Task data Start Marker
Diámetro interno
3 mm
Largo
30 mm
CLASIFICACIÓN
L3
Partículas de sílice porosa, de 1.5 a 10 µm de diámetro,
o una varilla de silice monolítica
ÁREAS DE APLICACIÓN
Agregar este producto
Task data End Marker
The problem –
Give the entries again, swapping "Largo" for "Longitud" wherever it occurs and keeping all else the same.

Task result –
Diámetro interno
3 mm
Longitud
30 mm
CLASIFICACIÓN
L3
Partículas de sílice porosa, de 1.5 a 10 µm de diámetro,
o una varilla de silice monolítica
ÁREAS DE APLICACIÓN
Agregar este producto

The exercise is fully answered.